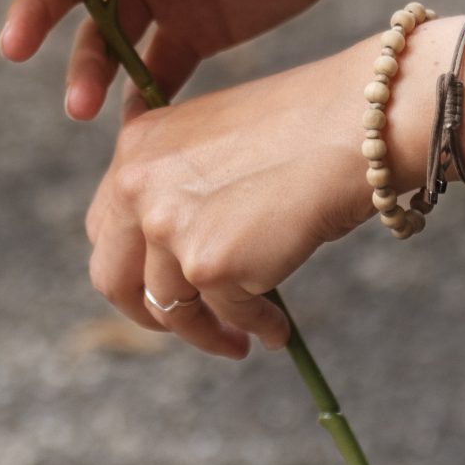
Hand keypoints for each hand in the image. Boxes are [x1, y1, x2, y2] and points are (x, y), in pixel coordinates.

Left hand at [85, 16, 464, 358]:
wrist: (357, 124)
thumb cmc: (305, 127)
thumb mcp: (217, 138)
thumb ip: (181, 180)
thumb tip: (175, 250)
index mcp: (137, 145)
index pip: (107, 227)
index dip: (135, 267)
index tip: (169, 286)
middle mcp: (138, 183)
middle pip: (113, 278)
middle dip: (150, 314)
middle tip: (190, 326)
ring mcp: (168, 225)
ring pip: (168, 309)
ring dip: (205, 333)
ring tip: (241, 339)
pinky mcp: (210, 264)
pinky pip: (228, 316)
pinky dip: (254, 327)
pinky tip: (277, 330)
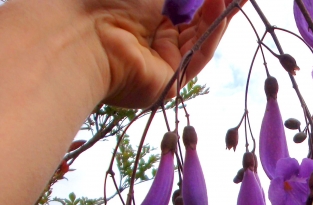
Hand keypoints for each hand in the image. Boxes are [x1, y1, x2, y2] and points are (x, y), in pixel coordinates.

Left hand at [84, 0, 244, 107]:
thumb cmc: (105, 0)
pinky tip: (222, 4)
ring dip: (220, 12)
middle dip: (218, 3)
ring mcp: (163, 60)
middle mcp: (152, 36)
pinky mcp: (172, 80)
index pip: (183, 5)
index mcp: (141, 11)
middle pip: (196, 21)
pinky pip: (200, 53)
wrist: (83, 35)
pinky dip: (214, 29)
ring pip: (202, 36)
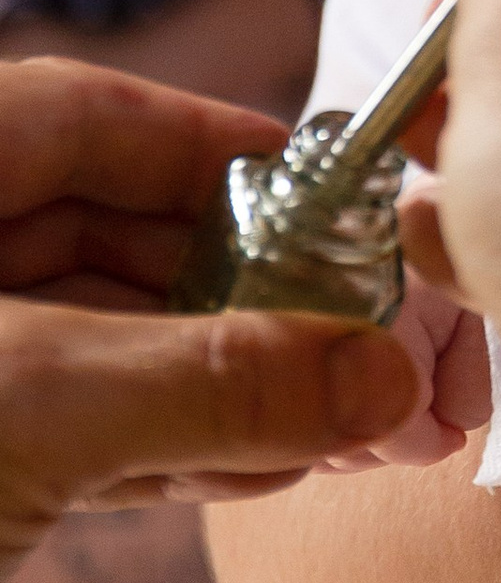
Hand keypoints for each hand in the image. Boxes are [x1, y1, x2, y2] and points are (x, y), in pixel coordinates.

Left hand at [0, 57, 422, 569]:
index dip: (217, 148)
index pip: (86, 113)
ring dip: (226, 388)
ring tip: (341, 425)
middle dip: (247, 296)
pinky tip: (261, 469)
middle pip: (111, 234)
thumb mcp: (25, 403)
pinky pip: (67, 427)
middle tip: (362, 344)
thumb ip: (210, 383)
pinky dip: (165, 448)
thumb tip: (383, 377)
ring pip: (100, 342)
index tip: (331, 197)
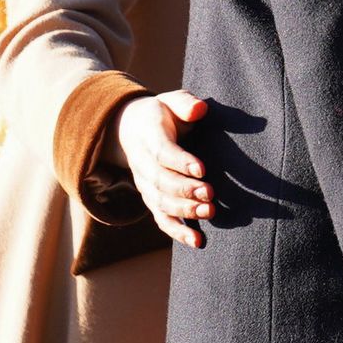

### Your instructions
Go through the entries above and copy out every line that includes the word "pinky".

### Result of this exercise
pinky mcp: (210, 264)
pinky pip: (228, 316)
pinky dip: (254, 327)
pinky tip: (277, 330)
pinky tip: (222, 4)
pinky mcp: (172, 80)
pinky pip: (200, 53)
pinky dip: (214, 29)
pinky tip: (261, 469)
pinky pip: (67, 427)
pinky dip: (165, 448)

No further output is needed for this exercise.